In his book, Visions and revisions: of American poetry, Lewis Turco informs us that the “verse” of Gilgamesh was distinguished by “grammatic parallels”. Presumably, this artificial construct was meant to heighten the aural impact of the epic in the same way that, thousands of years later, meter and rhyme would distinguish poetry from prose or every day speech. In some ways, the poet who most closely approximates that experience might be Walt Whitman, whose poetry is marked at times by grammatic, syntactic and rhetorical parallelism. The parallelism of Gilgamesh probably represents a traditional and ancient formalism typical of ancient poetry. The only equivalent in our own poetry is the meter of blank verse – Iambic Pentameter. To get a feel for the heightened effect the language of the original might have had on an ancient reader, a modern reader might want to avoid free verse translations. Consider reading David Ferry’s recent translation – Gilgamesh: A New Rendering in English Verse – a blank verse translation (the same meter as Paradise Lost).
who knew the way things were before the Flood,
the secret things, the mystery; who went
to the end of the earth, and over; who returned,
and wrote the story on the a tablet of stone.
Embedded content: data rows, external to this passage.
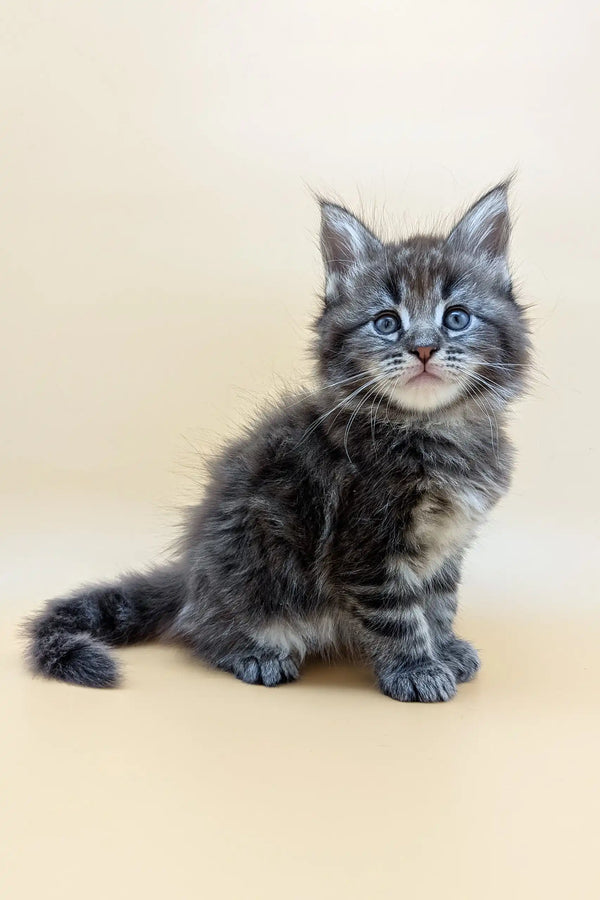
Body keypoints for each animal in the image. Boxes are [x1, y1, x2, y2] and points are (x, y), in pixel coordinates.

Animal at [23, 185, 528, 704]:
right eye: (387, 322)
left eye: (456, 318)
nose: (424, 348)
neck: (431, 430)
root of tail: (188, 575)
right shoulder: (365, 549)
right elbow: (399, 617)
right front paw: (416, 669)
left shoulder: (446, 547)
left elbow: (439, 603)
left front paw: (444, 648)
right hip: (252, 568)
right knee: (199, 630)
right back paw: (254, 654)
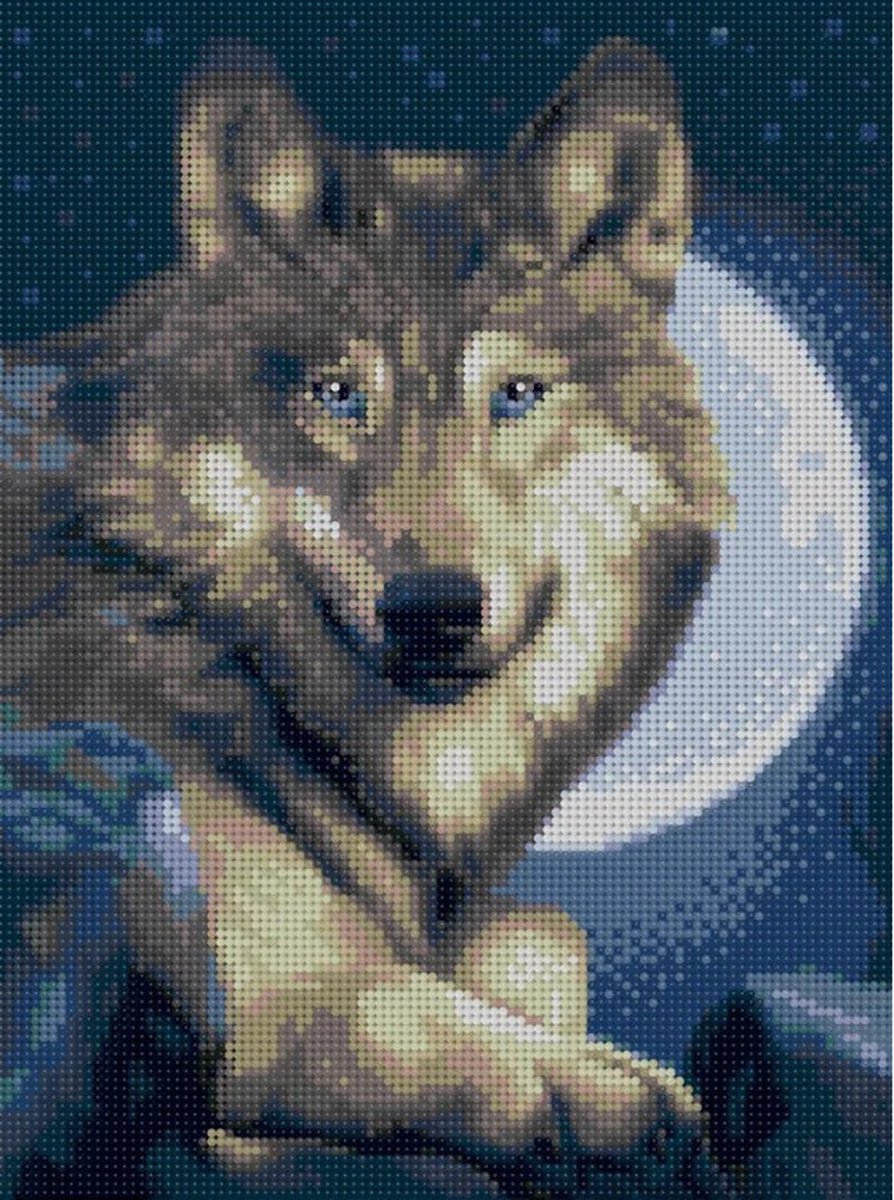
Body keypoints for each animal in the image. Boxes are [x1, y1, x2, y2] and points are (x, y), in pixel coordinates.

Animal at [0, 38, 731, 1195]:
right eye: (338, 394)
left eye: (517, 394)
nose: (431, 608)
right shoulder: (245, 989)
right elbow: (392, 1004)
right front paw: (591, 1091)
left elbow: (541, 935)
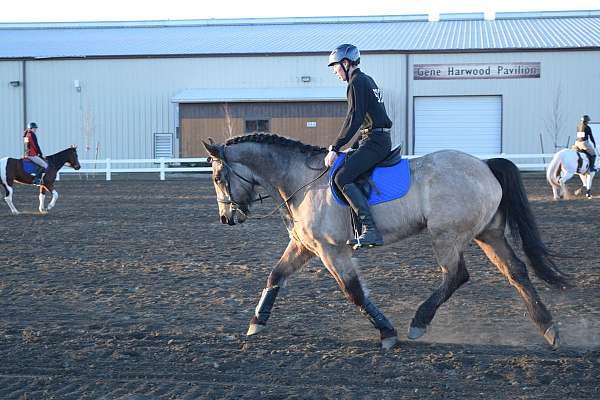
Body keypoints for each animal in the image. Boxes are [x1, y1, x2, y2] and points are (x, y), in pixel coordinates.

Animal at [200, 134, 568, 350]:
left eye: (218, 177)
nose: (226, 218)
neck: (302, 181)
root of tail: (484, 164)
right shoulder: (306, 247)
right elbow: (275, 275)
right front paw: (256, 323)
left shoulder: (331, 249)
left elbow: (354, 291)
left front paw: (388, 333)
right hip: (487, 234)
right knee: (516, 271)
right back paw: (548, 328)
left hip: (447, 236)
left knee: (457, 275)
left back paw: (419, 322)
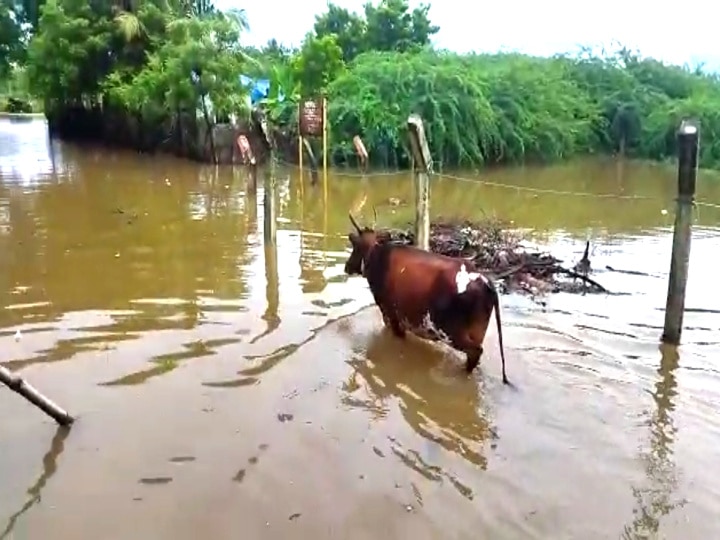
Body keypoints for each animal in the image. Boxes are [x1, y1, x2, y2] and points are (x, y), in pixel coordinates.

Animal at [344, 211, 510, 384]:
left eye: (355, 247)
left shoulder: (390, 314)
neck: (378, 257)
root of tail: (484, 280)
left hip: (451, 331)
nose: (346, 267)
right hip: (477, 331)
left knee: (475, 352)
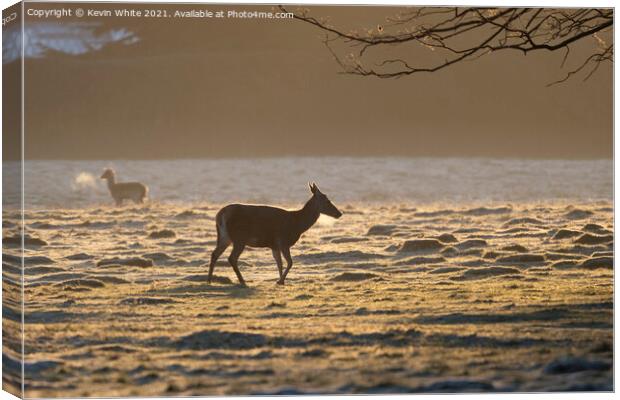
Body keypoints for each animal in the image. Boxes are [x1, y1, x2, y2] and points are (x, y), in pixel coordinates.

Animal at [208, 183, 344, 286]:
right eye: (327, 200)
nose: (339, 213)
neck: (297, 224)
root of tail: (221, 215)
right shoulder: (283, 241)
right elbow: (290, 262)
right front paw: (280, 280)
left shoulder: (274, 245)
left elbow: (279, 263)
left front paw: (280, 281)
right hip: (239, 237)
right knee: (231, 258)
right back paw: (242, 281)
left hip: (225, 237)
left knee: (215, 254)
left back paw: (209, 280)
He built Uruk. He built the keeping place
of Anu and Ishtar. The Outer wall
shines in the sun like brightest copper; the inner
wall is beyond the imaginings of kings.
Study the brickwork, study the fortification;
climb the great ancient staircase to the terrace;
study how it is made; from the terrace see
the planted and fallow fields, the ponds and orchards.
This is Uruk, the city of Gilgamesh
the Wild Ox, son of Lugalbanda, son
of the Lady Wildcow Ninsun, Gilgamesh
the vanguard and the rear guard of the army,
Shadow of Darkness over the enemy field,
The Web, the Flood that rises to wash away
the walls of alien cities, Gilgamesh
the strongest one of all, the perfect, the terror.
It is he who opened passes through the mountains;
and he who dug deep wells on the mountainsides;
who measured the world; and sought out Utnapishtim
beyond the world; it is he who restored the shrines;
two-thirds a god, one-third a man, the king.
Go to the temple of Any and Ishtar:
open the copper chest with the iron locks;
the tablet of lapis lazuli tells the story.
If you’ve never read Gilgamesh, consider reading it. The epic isn’t long; but tells us a story as true to our condition as 6000 years ago – a story about friendship, loss and acceptance.